Aside from activities involving ice, could there be something advantageous to the cycle of winter that we could tap into; and are there ways to support this natural cycle?
Here are a few tips for re-framing the winter deep freeze and keeping you healthy and upbeat throughout it.
Consider a purpose to the winter months; could there be a reason/challenge to why you have chosen to live in such a chilly place?
Winter is the end of all seasons. Take the winter months as your inward and reflective months of the year.

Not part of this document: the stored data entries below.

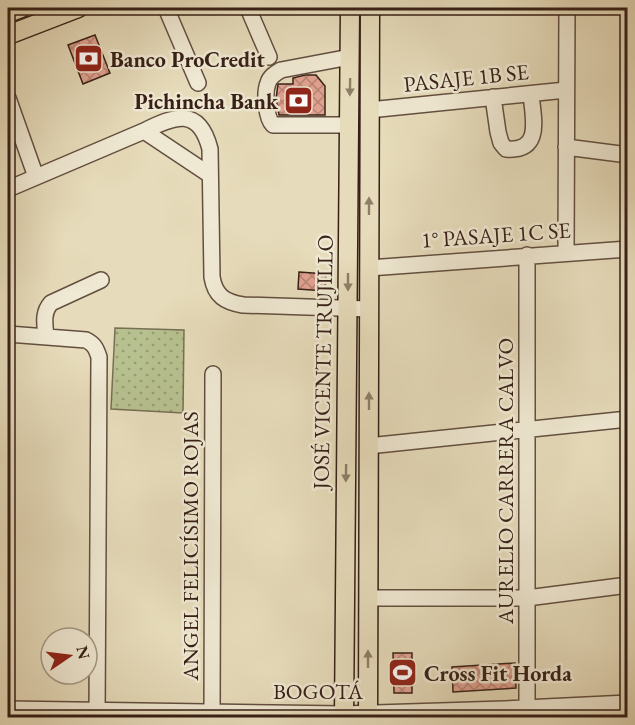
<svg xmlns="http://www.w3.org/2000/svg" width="635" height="725" viewBox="0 0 635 725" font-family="'EB Garamond',serif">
<defs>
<pattern id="park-dots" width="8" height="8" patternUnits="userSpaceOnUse" patternTransform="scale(1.5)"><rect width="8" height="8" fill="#b7c08f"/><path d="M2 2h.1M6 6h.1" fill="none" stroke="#969c74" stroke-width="1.8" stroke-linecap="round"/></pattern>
<pattern id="building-cross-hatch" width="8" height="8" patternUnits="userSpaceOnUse" patternTransform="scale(1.5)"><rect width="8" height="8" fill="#e2a291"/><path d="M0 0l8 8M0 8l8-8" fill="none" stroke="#b88475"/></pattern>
</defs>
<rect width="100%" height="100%" fill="#e6dbba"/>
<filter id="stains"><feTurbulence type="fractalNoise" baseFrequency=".00333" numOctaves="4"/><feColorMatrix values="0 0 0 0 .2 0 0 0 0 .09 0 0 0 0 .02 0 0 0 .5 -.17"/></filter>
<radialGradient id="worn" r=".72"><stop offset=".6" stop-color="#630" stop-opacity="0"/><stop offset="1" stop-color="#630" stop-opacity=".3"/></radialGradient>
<!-- park -->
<path fill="url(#park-dots)" stroke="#777053" stroke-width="1.5" d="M115,328L184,330L183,413L111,409Z"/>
<!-- building -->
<path fill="url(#building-cross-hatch)" stroke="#372017" stroke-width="1.5" d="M95,35L110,73L83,84L68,45Z
M305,75H316L325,86V115H279L276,99L278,84H293V78Z
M299,272L326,274L325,291L298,289Z
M393,653H412V693H394Z
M515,663L516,688L453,692L452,667Z"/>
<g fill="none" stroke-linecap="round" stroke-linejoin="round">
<defs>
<path id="minor" d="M166,8L198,83
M248,8L269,57
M493,97L498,132L501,143L506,149C543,152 533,118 531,94
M8,98L36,177
M369,110L566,90
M349,125H273C266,118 264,93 268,83C270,76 276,73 281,70L350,57
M144,131C174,116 199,106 210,149L212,277C215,296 225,302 243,305L369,309
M566,147L628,155
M8,189L144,131L210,175
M566,252L567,8
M369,268L628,249
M8,334L86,340C94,344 96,348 99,357L97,718
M46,337C45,325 42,313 51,303L101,280
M368,446L628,419
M368,598H527L628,585
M527,708V255
M8,709L344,714L504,709L628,703
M212,718L213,374"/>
<path id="major" d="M8,13L21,8
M8,35L78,8
M344,718L350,8
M368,718L370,8"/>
</defs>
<!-- minor casing -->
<use href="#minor" stroke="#634f40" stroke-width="18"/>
<!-- major casing -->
<use href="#major" stroke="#372017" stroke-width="21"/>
<!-- minor -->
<use href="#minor" stroke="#efe8d2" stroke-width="15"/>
<!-- major -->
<use href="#major" stroke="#e6dbba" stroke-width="18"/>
</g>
<!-- one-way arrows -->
<defs><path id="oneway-solid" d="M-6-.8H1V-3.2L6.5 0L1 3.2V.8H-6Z" transform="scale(1.5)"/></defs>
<g fill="#8e7e68">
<use href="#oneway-solid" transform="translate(350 87) rotate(91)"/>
<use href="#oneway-solid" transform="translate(369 206) rotate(-90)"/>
<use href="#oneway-solid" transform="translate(348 282) rotate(90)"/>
<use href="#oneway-solid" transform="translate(369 401) rotate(-90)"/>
<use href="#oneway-solid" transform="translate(346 473) rotate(91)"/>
<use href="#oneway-solid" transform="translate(368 659) rotate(-90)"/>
</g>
<!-- icons -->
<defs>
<symbol id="bank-square" viewBox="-11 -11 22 22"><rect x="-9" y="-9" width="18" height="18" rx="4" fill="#8f2418" stroke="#efe8d2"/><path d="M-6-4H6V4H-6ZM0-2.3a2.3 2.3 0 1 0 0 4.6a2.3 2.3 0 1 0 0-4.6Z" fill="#fff"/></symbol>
<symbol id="stadium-square" viewBox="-11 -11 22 22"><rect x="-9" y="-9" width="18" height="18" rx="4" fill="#8f2418" stroke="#efe8d2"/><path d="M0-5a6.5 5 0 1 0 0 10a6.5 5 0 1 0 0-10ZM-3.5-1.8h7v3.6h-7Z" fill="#fff"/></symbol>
</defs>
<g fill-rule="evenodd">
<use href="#bank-square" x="72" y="42" width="33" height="33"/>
<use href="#bank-square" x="282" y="84" width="33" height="33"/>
<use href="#stadium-square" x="386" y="656" width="33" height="33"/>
</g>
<g text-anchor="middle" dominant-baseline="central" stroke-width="5" stroke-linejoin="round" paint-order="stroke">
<!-- poi labels -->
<g font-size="22" font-weight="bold" fill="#372017" stroke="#efe8d2" text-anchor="start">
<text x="110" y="59">Banco ProCredit</text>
<text x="278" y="101" text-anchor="end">Pichincha Bank</text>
<text x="424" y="673">Cross Fit Horda</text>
</g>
<!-- street labels -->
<g font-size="22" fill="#372017" stroke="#efe8d2">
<text transform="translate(466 78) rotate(-6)">PASAJE 1B SE</text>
<text transform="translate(496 235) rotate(-4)">1° PASAJE 1C SE</text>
<text transform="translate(323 362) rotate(-89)">JOSÉ VICENTE TRUJILLO</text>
<text transform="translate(505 481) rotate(-90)">AURELIO CARRERA CALVO</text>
<text transform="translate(190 546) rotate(-90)">ANGEL FELICÍSIMO ROJAS</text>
<text x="318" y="691">BOGOTÁ</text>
</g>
</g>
<!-- margin -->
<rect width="635" height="725" fill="none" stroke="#e6dbba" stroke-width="30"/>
<rect x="9" y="9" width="617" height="707" fill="none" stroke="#372017" stroke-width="3"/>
<rect x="15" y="15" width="605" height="695" fill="none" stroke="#372017" stroke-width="1.5"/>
<!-- north arrow -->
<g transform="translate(69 656) rotate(76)"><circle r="28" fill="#efe8d2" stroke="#a59887" stroke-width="1.5"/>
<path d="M0-4.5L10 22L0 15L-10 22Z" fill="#8f2418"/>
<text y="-9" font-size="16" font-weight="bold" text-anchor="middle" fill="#372017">N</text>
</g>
<rect width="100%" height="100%" filter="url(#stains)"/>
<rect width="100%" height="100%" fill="url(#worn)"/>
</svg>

Try a new activity or hobby to support this phase; (knitting, building a family tree, exploring a new musical genre).
In Traditional Chinese Medicine, (TCM), to unify with winter, one must emphasize the yin principle to become more receptive, introspective, and storage oriented; "one cools the surface of the body and warms the body's core. Cold and darkness drive one to seek inner warmth."
Winter is supported by the water element and thus the kidneys are the organs most affected by wintertime. "The forces of winter create cold in Heaven and water on Earth. They create the kidney organ and the bones within the body…the emotion fear, and the ability to make a groaning sound."
Warm hearty soups, whole grains, and roasted nuts support the water element. Dried foods, small dark beans, seaweeds, and steamed winter greens fortify the kidneys in the winter. Cook foods longer, at lower temperatures and with less water.
Bitter and salty foods are appropriate for winter since they promote a sinking, centering quality which heightens the capacity for storage. It is said in TCM that the bitter flavour has the capacity to 'enter the heart'. Small regular amounts of bitter foods in winter nurture deep inner experiences and preserve joy in the heart. Bitter foods include; lettuce, watercress, endive, turnip, celery, asparagus, alfalfa, rye, oats, quinoa, and amaranth. Salty foods include; miso, soy sauce, seaweeds, salt, millet, barley. However, use salt with care as an excess will weaken the water element.
Focus on rest and nurturing your inner warmth; baths, essential oils, warming foods, and yes, slower more inward focused exercise like yoga.